Kusatsu-Shiranesan (Japan) Lake temperatures measured after explosion

Please cite this report as:

Global Volcanism Program, 1982. Report on Kusatsu-Shiranesan (Japan) (McClelland, L., ed.). Scientific Event Alert Network Bulletin, 7:11. Smithsonian Institution. https://doi.org/10.5479/si.GVP.SEAN198211-283120



36.618°N, 138.528°E; summit elev. 2165 m

All times are local (unless otherwise noted)

Temperatures measured in the lake in Yugama Crater for 6 days following the 26 October explosion [were: 14°C on 26 October, 46°C on 27 October, 55°C on 28 October, 56°C on 29 October, 48°C on 30 October, and 39°C on 31 October.]

Geological Summary.

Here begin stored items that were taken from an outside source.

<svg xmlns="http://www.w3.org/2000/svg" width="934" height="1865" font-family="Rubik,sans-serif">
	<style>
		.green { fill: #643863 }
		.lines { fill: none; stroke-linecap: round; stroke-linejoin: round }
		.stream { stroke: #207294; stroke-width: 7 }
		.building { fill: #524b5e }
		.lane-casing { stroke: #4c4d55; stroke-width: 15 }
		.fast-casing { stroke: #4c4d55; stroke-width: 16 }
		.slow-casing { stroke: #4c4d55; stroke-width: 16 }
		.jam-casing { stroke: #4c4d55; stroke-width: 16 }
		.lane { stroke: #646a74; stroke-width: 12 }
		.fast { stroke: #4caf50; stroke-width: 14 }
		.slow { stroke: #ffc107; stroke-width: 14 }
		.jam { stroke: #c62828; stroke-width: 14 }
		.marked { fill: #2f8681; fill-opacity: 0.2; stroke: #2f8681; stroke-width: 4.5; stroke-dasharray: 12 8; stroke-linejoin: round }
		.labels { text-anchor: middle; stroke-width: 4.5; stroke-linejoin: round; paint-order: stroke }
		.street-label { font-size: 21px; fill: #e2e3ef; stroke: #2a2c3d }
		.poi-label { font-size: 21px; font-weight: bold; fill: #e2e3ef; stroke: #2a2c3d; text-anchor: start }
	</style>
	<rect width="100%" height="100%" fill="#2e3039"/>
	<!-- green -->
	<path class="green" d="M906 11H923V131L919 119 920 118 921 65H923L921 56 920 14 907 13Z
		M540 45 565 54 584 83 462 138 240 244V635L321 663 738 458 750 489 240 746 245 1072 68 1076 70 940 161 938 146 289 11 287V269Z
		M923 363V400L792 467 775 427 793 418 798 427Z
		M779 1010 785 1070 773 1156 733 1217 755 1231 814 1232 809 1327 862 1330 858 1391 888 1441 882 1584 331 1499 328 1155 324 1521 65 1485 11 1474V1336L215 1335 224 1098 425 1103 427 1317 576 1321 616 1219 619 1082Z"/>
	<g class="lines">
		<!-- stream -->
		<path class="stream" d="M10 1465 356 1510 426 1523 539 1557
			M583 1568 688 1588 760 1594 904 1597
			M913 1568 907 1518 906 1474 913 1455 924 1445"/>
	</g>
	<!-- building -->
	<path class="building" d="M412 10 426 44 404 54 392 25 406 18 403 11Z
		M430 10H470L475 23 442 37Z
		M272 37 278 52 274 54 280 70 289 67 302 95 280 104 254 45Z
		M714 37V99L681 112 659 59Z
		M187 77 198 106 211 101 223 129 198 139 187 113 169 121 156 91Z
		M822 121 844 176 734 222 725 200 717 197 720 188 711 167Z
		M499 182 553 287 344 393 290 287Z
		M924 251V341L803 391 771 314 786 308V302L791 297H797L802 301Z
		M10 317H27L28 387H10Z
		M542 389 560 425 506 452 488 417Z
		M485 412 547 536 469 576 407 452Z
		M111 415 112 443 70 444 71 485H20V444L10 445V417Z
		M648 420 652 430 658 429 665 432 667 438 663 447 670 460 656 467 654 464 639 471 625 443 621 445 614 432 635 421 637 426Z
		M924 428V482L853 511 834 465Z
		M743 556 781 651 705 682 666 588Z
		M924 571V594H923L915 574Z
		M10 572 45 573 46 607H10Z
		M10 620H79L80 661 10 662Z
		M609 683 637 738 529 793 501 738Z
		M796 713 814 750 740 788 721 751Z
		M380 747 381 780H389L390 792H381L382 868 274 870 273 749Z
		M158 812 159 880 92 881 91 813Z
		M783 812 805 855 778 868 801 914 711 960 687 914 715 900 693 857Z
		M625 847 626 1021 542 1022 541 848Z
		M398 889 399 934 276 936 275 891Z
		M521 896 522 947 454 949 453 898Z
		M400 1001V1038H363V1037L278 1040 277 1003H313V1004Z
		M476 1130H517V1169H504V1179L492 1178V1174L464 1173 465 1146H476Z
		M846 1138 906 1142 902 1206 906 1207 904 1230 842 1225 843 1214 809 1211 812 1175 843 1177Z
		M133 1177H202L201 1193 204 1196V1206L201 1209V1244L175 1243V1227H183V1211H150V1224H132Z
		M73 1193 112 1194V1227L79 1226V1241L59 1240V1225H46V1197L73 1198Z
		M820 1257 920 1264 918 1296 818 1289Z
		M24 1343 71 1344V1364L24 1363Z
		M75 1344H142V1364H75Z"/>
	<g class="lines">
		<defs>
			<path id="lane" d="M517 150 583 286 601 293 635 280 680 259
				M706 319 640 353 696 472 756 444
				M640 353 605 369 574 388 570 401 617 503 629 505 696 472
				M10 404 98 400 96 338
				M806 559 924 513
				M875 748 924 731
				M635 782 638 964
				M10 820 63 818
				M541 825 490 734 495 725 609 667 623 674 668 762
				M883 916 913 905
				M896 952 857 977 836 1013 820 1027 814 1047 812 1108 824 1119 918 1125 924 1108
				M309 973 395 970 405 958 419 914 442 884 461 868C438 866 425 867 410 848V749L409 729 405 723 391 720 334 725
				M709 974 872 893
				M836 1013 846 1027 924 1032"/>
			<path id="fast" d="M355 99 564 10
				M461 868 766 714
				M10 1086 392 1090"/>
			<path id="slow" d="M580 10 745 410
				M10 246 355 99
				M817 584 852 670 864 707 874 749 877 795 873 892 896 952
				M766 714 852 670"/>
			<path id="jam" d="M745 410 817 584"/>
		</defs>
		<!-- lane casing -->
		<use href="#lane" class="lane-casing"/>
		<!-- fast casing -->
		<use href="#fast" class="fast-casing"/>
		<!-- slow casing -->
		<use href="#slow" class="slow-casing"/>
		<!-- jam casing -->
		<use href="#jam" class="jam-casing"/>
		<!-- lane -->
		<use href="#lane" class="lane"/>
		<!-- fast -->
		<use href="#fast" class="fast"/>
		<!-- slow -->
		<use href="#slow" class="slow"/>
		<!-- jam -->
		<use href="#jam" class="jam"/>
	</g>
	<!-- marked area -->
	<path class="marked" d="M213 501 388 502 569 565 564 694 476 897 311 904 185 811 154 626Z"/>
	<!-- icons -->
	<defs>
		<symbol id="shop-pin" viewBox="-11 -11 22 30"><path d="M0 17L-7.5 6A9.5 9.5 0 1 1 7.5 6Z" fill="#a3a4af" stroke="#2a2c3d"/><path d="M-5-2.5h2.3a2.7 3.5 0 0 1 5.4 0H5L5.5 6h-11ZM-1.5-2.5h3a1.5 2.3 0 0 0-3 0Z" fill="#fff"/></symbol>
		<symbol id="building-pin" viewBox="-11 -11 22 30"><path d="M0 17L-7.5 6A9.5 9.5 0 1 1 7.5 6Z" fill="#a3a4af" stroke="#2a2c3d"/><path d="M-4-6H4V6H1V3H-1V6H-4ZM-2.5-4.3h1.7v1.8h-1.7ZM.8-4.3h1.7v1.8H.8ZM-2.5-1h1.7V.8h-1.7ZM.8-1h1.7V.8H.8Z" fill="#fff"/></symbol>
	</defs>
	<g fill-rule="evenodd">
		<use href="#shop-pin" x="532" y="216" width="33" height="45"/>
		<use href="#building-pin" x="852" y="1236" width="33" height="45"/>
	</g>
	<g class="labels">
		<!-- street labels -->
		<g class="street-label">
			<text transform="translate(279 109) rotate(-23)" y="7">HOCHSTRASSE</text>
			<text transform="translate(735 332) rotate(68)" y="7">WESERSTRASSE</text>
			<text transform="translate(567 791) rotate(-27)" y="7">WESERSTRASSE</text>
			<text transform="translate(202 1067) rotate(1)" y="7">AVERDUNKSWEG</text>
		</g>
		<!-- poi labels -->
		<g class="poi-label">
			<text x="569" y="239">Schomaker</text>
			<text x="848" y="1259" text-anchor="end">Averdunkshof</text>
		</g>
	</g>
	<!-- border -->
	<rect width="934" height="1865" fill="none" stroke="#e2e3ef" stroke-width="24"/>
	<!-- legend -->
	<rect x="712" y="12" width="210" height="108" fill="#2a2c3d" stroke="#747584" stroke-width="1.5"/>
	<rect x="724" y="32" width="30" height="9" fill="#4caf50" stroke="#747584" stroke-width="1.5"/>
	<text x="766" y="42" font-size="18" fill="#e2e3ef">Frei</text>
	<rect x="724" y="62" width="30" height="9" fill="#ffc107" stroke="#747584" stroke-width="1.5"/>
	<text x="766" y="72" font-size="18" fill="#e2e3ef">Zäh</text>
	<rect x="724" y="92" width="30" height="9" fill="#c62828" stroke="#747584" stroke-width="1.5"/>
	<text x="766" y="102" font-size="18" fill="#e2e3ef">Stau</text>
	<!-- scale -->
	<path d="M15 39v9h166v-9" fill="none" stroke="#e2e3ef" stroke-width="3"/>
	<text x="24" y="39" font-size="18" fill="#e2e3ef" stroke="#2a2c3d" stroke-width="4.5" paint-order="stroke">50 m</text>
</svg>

The Kusatsu-Shiranesan complex, located immediately north of Asama volcano, consists of a series of overlapping pyroclastic cones and three crater lakes. The andesitic-to-dacitic volcano was formed in three eruptive stages beginning in the early to mid-Pleistocene. The Pleistocene Oshi pyroclastic flow produced extensive welded tuffs and non-welded pumice that covers much of the E, S, and SW flanks. The latest eruptive stage began about 14,000 years ago. Historical eruptions have consisted of phreatic explosions from the acidic crater lakes or their margins. Fumaroles and hot springs that dot the flanks have strongly acidified many rivers draining from the volcano. The crater was the site of active sulfur mining for many years during the 19th and 20th centuries.

Information Contacts: Y. Sawada, Meteorological Research Institute, Ibaragi; D. Shackelford, CA.